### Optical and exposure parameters
*** Block opens ***

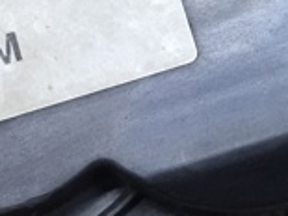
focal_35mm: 120
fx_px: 998
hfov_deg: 16.2
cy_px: -24
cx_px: 264
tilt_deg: -47.8
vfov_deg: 12.1
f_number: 2.2
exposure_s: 1/33
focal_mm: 4.15
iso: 64
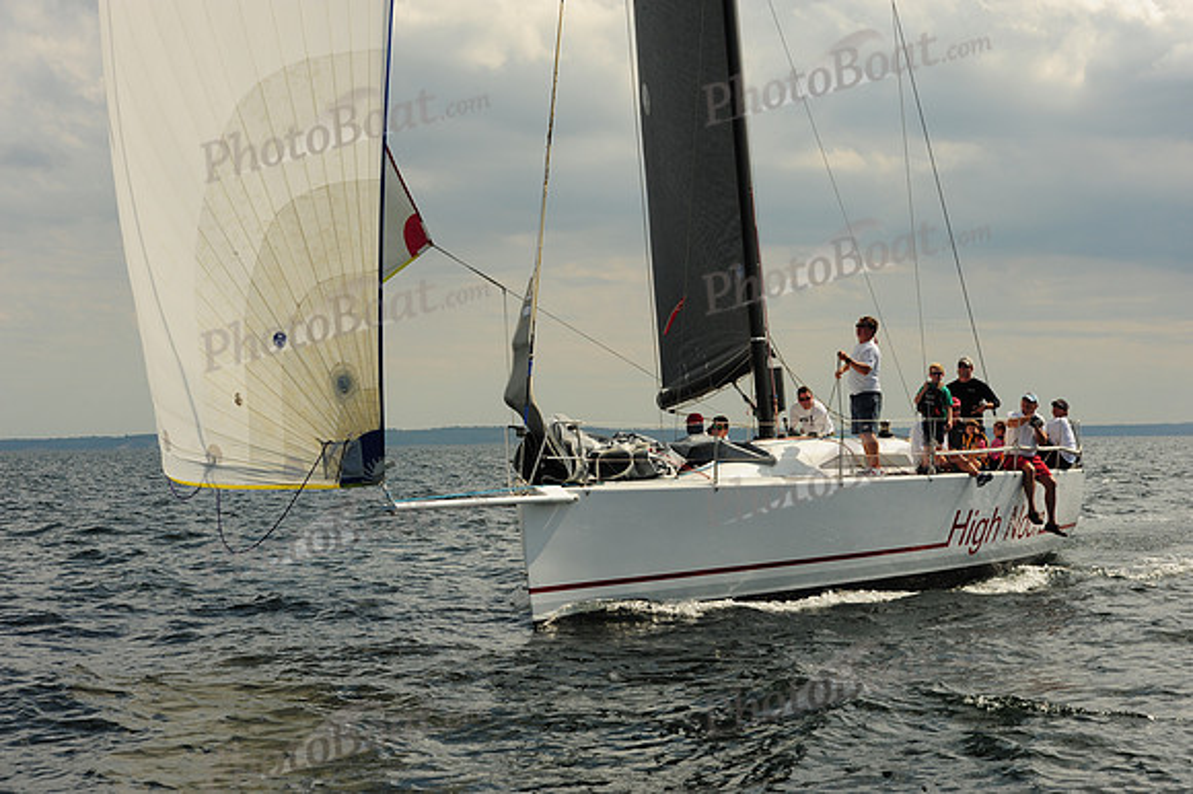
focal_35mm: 102
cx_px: 596
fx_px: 3378
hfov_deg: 20.0
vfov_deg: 13.4
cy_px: 397
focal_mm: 102
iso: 320
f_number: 9
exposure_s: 1/1250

*** Block closes ***

Return exactly, with no pictures, each line from the one that contains "f_number: 2.2" through the end of the entries above, both ends included.

f_number: 2.2
exposure_s: 1/33
focal_mm: 4.15
iso: 64
focal_35mm: 102
cx_px: 596
fx_px: 3378
hfov_deg: 20.0
vfov_deg: 13.4
cy_px: 397
focal_mm: 102
iso: 320
f_number: 9
exposure_s: 1/1250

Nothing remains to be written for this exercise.